Xu (虚) is the Taoist concept of emptiness — not nothingness, but the functional space that makes everything else possible. Lao Tzu describes it in the Tao Te Ching as the hollow that makes a cup useful, the hub that makes a wheel turn, and the door that makes a room livable. Xu is the productive void at the heart of every useful thing.
How is Xu different from Buddhist emptiness?
Buddhist emptiness (sunyata) describes the lack of inherent self-nature in all phenomena — a philosophical claim about reality. Taoist Xu is more practical and physical: it is the functional space inside useful objects, the pause inside breath, the silence inside music. Xu emphasizes what emptiness does, not what it is.

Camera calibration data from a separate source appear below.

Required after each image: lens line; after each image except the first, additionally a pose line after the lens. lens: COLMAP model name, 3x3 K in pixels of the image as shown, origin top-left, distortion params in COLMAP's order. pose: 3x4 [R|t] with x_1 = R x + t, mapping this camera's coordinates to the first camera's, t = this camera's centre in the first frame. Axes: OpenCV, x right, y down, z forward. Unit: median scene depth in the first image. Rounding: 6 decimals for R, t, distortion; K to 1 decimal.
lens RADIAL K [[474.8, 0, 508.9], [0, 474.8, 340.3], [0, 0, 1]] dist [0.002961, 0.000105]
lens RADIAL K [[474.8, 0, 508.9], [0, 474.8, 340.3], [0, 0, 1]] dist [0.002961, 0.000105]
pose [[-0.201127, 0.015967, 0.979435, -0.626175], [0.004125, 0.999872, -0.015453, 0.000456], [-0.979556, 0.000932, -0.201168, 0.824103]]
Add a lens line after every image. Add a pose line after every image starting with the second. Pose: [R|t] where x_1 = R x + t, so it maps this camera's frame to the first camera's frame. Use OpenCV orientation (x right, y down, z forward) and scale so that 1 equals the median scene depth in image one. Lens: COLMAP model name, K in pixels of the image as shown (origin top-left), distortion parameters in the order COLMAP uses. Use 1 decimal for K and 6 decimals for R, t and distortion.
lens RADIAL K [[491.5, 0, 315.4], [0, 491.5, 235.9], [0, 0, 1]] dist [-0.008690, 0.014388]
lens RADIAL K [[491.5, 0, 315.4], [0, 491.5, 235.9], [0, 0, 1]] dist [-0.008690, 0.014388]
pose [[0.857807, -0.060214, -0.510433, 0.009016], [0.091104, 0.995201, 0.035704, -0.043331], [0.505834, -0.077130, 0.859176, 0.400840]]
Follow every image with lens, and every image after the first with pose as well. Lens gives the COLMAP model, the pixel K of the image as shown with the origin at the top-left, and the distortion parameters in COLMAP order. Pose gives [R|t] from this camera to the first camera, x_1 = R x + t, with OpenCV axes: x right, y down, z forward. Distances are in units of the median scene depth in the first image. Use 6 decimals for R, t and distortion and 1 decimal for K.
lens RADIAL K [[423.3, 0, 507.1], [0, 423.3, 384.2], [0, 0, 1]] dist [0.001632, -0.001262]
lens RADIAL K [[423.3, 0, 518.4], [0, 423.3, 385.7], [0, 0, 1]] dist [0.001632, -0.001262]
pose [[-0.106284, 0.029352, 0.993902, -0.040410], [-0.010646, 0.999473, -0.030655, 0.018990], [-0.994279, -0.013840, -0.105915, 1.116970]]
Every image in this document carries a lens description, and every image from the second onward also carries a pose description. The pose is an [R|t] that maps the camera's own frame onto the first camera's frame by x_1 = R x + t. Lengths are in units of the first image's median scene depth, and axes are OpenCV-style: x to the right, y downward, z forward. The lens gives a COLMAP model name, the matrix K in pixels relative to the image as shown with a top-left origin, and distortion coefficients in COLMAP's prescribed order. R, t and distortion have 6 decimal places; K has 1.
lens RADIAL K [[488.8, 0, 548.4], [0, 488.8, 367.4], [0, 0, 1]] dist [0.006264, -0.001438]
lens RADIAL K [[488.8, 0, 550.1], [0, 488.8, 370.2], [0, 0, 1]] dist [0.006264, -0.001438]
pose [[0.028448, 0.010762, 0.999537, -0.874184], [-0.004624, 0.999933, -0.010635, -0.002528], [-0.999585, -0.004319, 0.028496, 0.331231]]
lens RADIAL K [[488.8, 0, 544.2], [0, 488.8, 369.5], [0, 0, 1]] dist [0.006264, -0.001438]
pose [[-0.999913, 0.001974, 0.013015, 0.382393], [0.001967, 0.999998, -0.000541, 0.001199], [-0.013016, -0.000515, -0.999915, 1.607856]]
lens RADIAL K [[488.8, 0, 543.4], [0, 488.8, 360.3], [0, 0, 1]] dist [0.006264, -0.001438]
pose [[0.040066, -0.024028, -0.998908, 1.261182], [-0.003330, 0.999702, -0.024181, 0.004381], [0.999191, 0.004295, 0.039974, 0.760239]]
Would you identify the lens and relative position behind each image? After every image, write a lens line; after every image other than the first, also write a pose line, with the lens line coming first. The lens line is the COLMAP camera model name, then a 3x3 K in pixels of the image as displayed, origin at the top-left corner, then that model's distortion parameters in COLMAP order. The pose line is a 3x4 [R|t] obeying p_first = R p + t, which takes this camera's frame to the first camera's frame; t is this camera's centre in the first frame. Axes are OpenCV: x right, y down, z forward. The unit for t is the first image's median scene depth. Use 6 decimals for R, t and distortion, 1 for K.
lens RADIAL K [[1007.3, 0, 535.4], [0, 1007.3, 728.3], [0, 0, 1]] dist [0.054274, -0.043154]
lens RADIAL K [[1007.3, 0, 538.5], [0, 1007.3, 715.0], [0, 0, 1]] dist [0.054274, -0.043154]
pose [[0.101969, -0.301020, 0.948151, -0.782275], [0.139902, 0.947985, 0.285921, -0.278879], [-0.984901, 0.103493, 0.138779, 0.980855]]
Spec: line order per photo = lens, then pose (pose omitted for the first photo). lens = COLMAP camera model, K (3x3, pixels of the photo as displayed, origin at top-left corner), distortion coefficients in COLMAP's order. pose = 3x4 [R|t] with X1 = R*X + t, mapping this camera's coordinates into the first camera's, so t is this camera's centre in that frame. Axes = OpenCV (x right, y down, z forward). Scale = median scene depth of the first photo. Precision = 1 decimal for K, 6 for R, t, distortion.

How do I apply Xu in daily life?
Start with your calendar. Leave one unscheduled hour per day. Then your home — remove one object per room until the space breathes. Finally your mind — stop filling silences with noise. Xu is not about deprivation. It is about creating the functional hollow that lets everything else work.
Does Xu mean I should get rid of all my belongings?
No. Taoist minimalism is not asceticism. Xu is about ratio — how much empty space surrounds what you keep. A traditional Chinese scholar's study might have only three objects, but each was essential and surrounded by breathing room. Keep what matters. Remove what crowds it.
Where does Lao Tzu talk about Xu?
Chapter 11 of the Tao Te Ching is the most famous passage on Xu. The verse describes thirty spokes sharing a hub, clay shaped into a vessel, doors and windows cut into walls — and concludes that usefulness comes from what is not there. Chapter 11 is the clearest statement of Xu in all of classical Taoism.